Here’s the minimum sample, do you recall the weird destructor call, shown in the backtrace? It’s from the GL_DEBUG() macro, that I expanded below in the quote. In my opinion, g++ instantiates some stuff on the stack upon entry into the use() method, and ATI fiddles with it which causes a crash somehow? If I remove the debugging stuff, glUseProgram() works just perfect.

In fact, if I put anything on the stack before calling glUseProgram() I get a crash.
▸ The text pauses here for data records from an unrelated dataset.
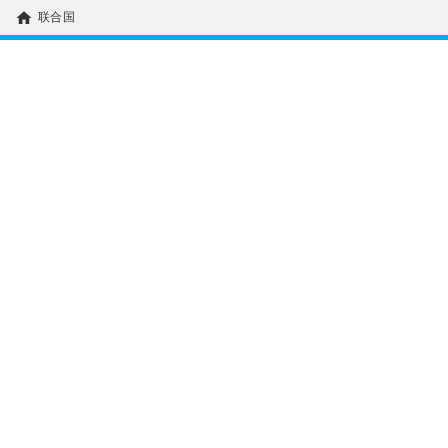
home
联合国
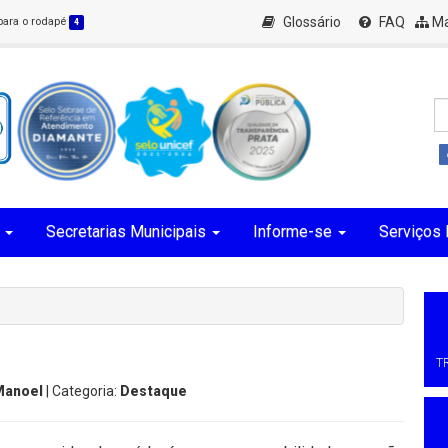
Glossário
FAQ
Ma
 para o rodapé
4
Secretarias Municipais
Informe-se
Serviços 
T
Manoel
| Categoria:
Destaque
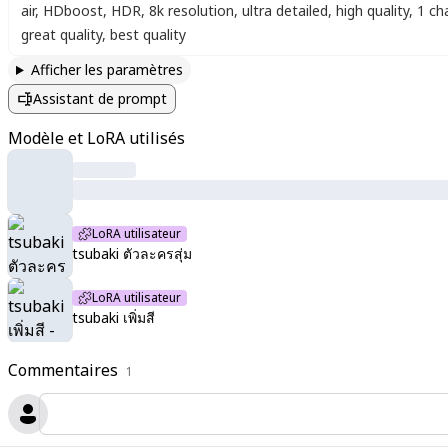
air
,
HDboost
,
HDR
,
8k resolution
,
ultra detailed
,
high quality
,
1 ch
great quality
,
best quality
Afficher les paramètres
Assistant de prompt
Modèle et LoRA utilisés
LoRA utilisateur
tsubaki ตัวละครสุ่ม
LoRA utilisateur
tsubaki เพิ่มสี
Commentaires
1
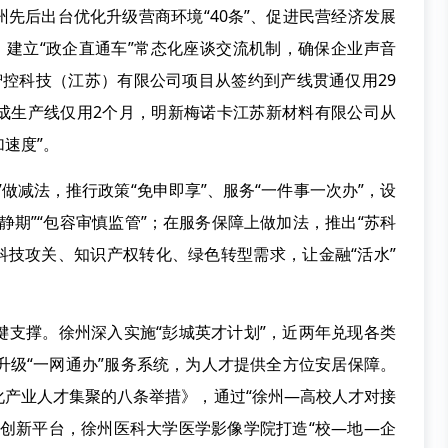
先后出台优化升级营商环境“40条”、促进民营经济发展
列，建立“政企直通车”常态化座谈交流机制，确保企业声音
晟智控科技（江苏）有限公司项目从签约到产线贯通仅用29
成生产线仅用2个月，明新梅诺卡江苏新材料有限公司从
加速度”。
做减法，推行政策“免申即享”、服务“一件事一次办”，设
静期”“包容审慎监管”；在服务保障上做加法，推出“苏科
接科技攻关、知识产权转化、绿色转型需求，让金融“活水”
键支撑。徐州深入实施“彭城英才计划”，近两年兑现各类
升级“一网通办”服务系统，为人才提供全方位安居保障。
化产业人才集聚的八条举措》，通过“徐州—高校人才对接
术创新平台，徐州医科大学医学影像学院打造“校—地—企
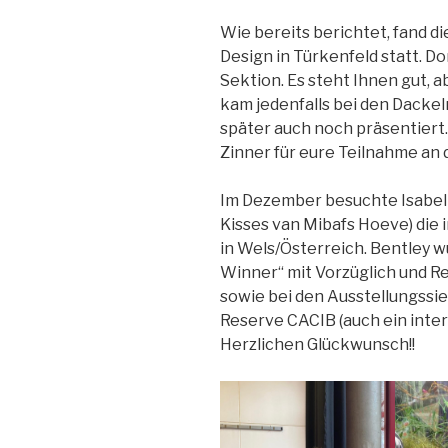
Wie bereits berichtet, fand d
Design in Türkenfeld statt. D
Sektion. Es steht Ihnen gut, 
kam jedenfalls bei den Dackeln
später auch noch präsentiert
Zinner für eure Teilnahme an 
Im Dezember besuchte Isabel
Kisses van Mibafs Hoeve) die
in Wels/Österreich. Bentley
Winner“ mit Vorzüglich und Re
sowie bei den Ausstellungssi
Reserve CACIB (auch ein inter
Herzlichen Glückwunsch!!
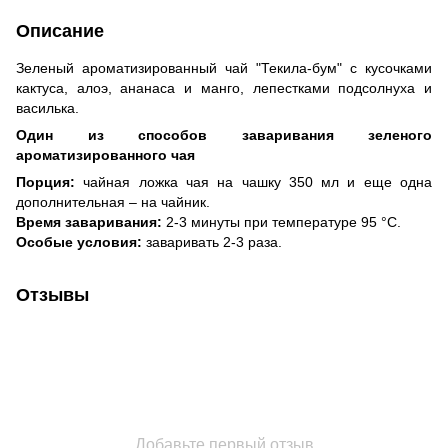
Описание
Зеленый ароматизированный чай "Текила-бум" с кусочками
кактуса, алоэ, ананаса и манго, лепестками подсолнуха и
василька.
Один из способов заваривания зеленого
ароматизированного чая
Порция:
чайная ложка чая на чашку 350 мл и еще одна
дополнительная – на чайник.
Время заваривания:
2-3 минуты при температуре 95 °C.
Особые условия:
заваривать 2-3 раза.
Отзывы
Добавьте первый отзыв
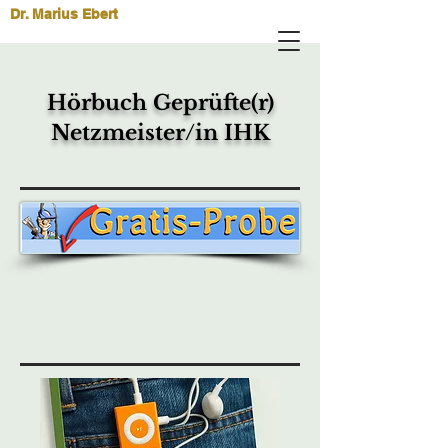
Dr. Marius Ebert
Hörbuch Geprüfte(r)
Netzmeister/in IHK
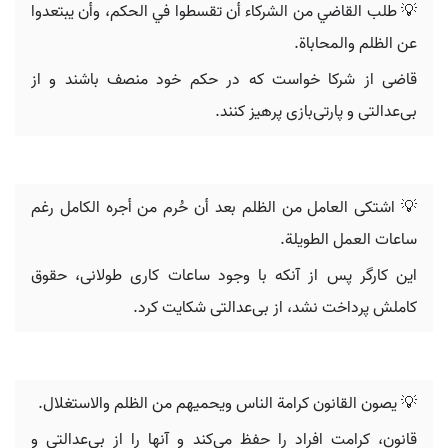
💡 طلب القاضي من الشركاء أن تقسطوا في الحكم، وأن يبتعدوا
عن الظلم والمحاباة.
قاضی از شرکا خواست که در حکم خود منصف باشند و از
بی‌عدالتی و پارتی‌بازی پرهیز کنند.
💡 اشتكى العامل من الظلم بعد أن حُرم من أجره الكامل رغم
ساعات العمل الطويلة.
این کارگر پس از آنکه با وجود ساعات کاری طولانی، حقوق
کاملش پرداخت نشد، از بی‌عدالتی شکایت کرد.
💡 يصون القانون كرامة الناس ويحميهم من الظلم والاستغلال.
قانون، کرامت افراد را حفظ می‌کند و آنها را از بی‌عدالتی و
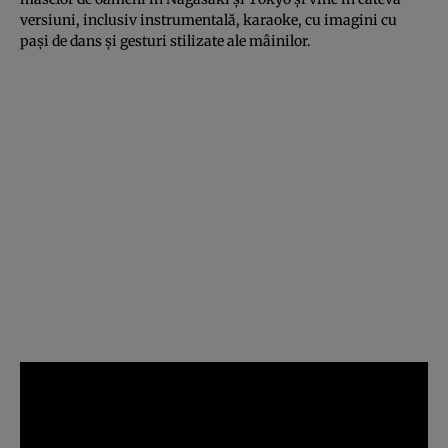
versiuni, inclusiv instrumentală, karaoke, cu imagini cu
paşi de dans şi gesturi stilizate ale mâinilor.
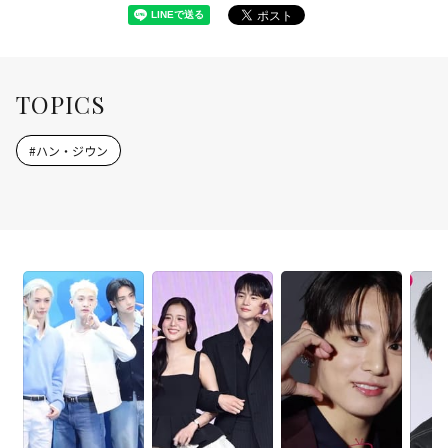
TOPICS
#
ハン・ジウン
That is, any local variable causes a crash, even a bool.

glUseProgram(program);
// if I snip below all works fine
do {
GLenum error(glGetError());
if (GL_NO_ERROR != error)
{
std::cerr << gl_error_string(error) << std::endl;
BOOST_ASSERT(0);
}
} while(0);

Dark_Photon · May 16, 2010, 2:43pm

Sounds like you’re running Linux. Run your app under valgrind and it’ll usually point you directly to the error.

Before doing this, you can often get better stack traces by compiling with: gcc -O0 -g3 -ggdb3 -fno-inline …

ugluk · May 16, 2010, 3:24pm

This is what it valgrind said:

==19307== More than 10000000 total errors detected. I’m not reporting any more.
==19307== Final error counts will be inaccurate. Go fix your program!
==19307== Rerun with --error-limit=no to disable this cutoff. Note
==19307== that errors may occur in your program without prior warning from
==19307== Valgrind, because errors are no longer being displayed.
==19307==

But all the reported errors occured outside my app. How am I supposed to fix those errors?

Dark_Photon · May 16, 2010, 4:22pm

You’ll need to work the owner of the software they are in to get them fixed. If they are in the ATI driver, report them. These are beta drivers, and they do expect to get bug reports (with test programs to reproduce the bugs).

Heiko · May 17, 2010, 12:26am

Yup, that is indeed what valgrind does. And it does it for years already with Ati drivers. I’ve been told that the Ati drivers do some tricks with memory that memgrind does not understand. Looking at the valgrind webpage it does indeed say that it can generate false positives (although it should be rare).

system · October 19, 2021, 7:28pm

This topic was automatically closed 183 days after the last reply. New replies are no longer allowed.